The High Cost of Dignity in Assisted Living Facilities

The High Cost of Dignity in Assisted Living Facilities

Nationally, rising costs and staffing shortages in assisted living facilities have raised alarm bells. Family members are worried about the sort of care that their loved ones receive at these homes. A recent survey from the Assisted Living Federation of America found that two-thirds of assisted living admins said they were currently facing moderate to high staffing shortages. At the same time, 90% of administrators reported having trouble hiring new staff, shedding light on a key challenge the industry is facing.

Charles Fraser’s experience underscores this troubling landscape. His time at a luxury assisted living community ran $11,000 a month. Every day, millions of families face a daunting cost when caring for the elderly in their families. This enormous financial investment does little to guarantee quality care and no dignity. Roxanne Crosby shared her frustrations: “Then they told me he needed $1,000 a day for private care on top of that.” These ancillary costs can be a barrier for families still dealing with the sticker shock of hefty registration fees.

The topography of the assisted living industry is not much clearer due to the confusing patchwork of regulations. The facilities are constrained by the narrow range of 350 licensing regulations that vary widely from state to state. Very few existing regulations are enforced or overseen. This complete lack of scrutiny raises many questions about what standards of care residents are receiving. Indeed, the average worker in assisted living makes about $15 per hour and works just under 36 hours per week. Such low wages frequently result in extreme turnover and subsequently leave many facilities understaffed.

Caregivers are a vital to the solution, but the training mandate is shockingly low. In reality, most only require a handful of hours of short-term training upon entering the workforce. Alarmingly, fewer than half of assisted living communities have a nurse on duty. This action further endangers the quality and continuity of medical care possible for the residents.
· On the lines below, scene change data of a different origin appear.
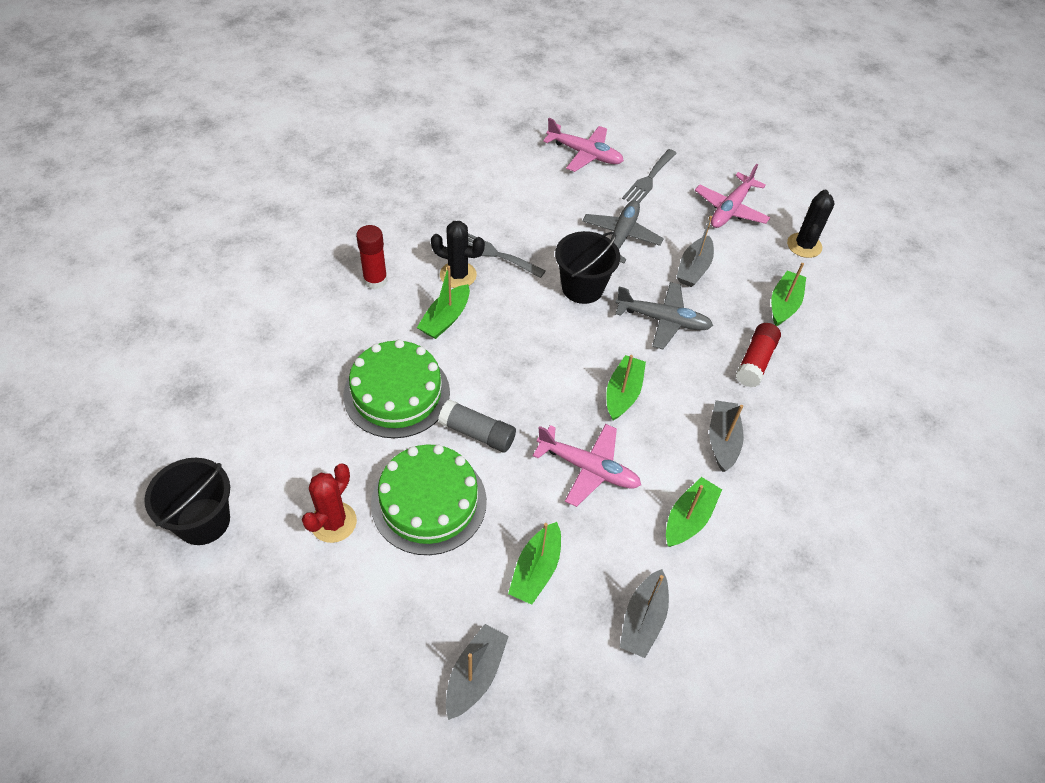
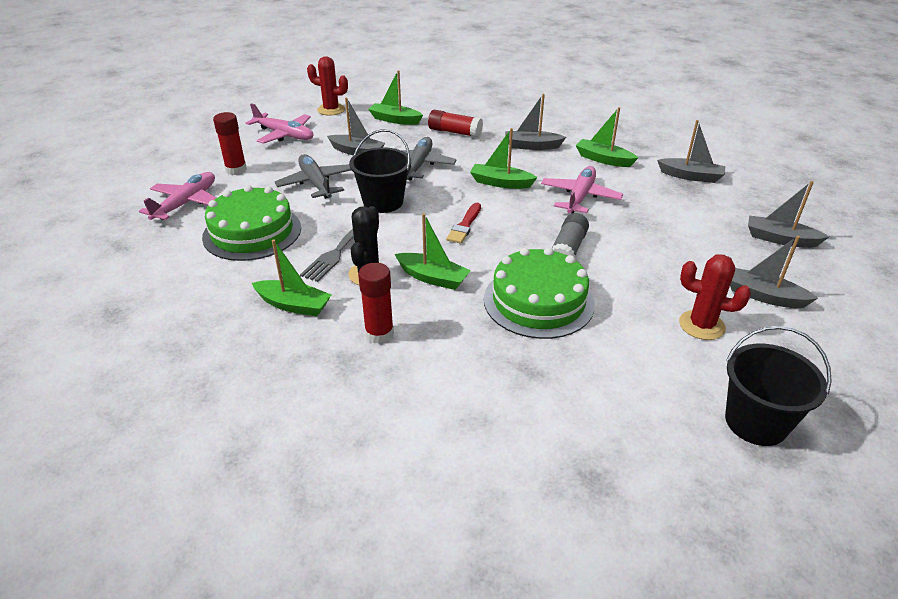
camera: 90 degrees left, 15 degrees down
(367, 603) = (763, 296): none -> grey boat
(429, 502) = (650, 271): green cake -> green cake (252, 232)
(532, 351) = (465, 225): none -> red brush
(536, 570) = (680, 217): green boat -> green boat (293, 305)
(620, 237) = (316, 184): grey plane -> grey plane turned 45 degrees clockwise
(649, 179) = (236, 170): grey fork -> red glue stick
(804, 245) = (331, 110): black cactus -> red cactus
Paula Carder, director of the Institute on Aging at Portland State University, identified the problem on an epic scale. She highlighted that the greatest challenge in the profession today is hiring and retaining qualified staff. She made it clear that the key to providing good quality care to residents is by supporting caregivers, and that starts with fully funding it.

In fact, the demographic makeup of those actually living in assisted living has changed over the past decade. Sheryl Zimmerman noted, “The people who live in assisted living now are people who would have been in nursing homes 20 years ago.” In the years since, as assisted living communities have grown more corporatized and politically connected, those interests have made making money off of patients—er, residents a top priority.

The fiscal consequences of this change are deep. Almost 1 in 5 residents in assisted living facilities rely on Medicaid to pay for their care. Note, though, that this help does not extend to paying for room and board. Plus, nursing homes have an incentive to hide their profits, given the heightened federal scrutiny of profits made by nursing homes. Almost three quarters of these private facilities siphon billions in taxpayer dollars through “related party transactions.” This funding would be better spent addressing staffing needs to ensure that critical care and services are provided.

Johanna Meneses, a passionate direct care worker at Twilight Gardens in Norwalk, Ohio, demonstrates the value of going the extra mile with her residents. The heart of long-term care, she feels, is in cultivating meaningful relationships with residents and their families. Cristina Flores echoed this sentiment, stating, “Long-term care is about creating relationships with residents and families, and really understanding what the person needs, what they do and don’t want in their lives.” Caregivers are voicing their frustration at not receiving the support they need from the top.

Richard Mollot highlighted a growing sentiment among seniors: “A lot of people tell me they’d rather die than go into a nursing home.” That fear points to an underlying big issue with the industry. As one family told us, facilities have a long track record of not delivering on their commitments. Kathryn Stebner remarked on the ethical implications involved: “It’s financial elder abuse to take their money and not provide what they say they will.”

Tony Chicotel pointed out an alarming trend: “Whether the ownership is a closely held corporation, a publicly traded corporation, real estate investment trust, or private equity, they’re all run by people with business degrees and not by people who are actually professional caregivers.” That movement towards privatization increasingly favors profits over people by putting corporate owners and bottom lines ahead of high-quality health care.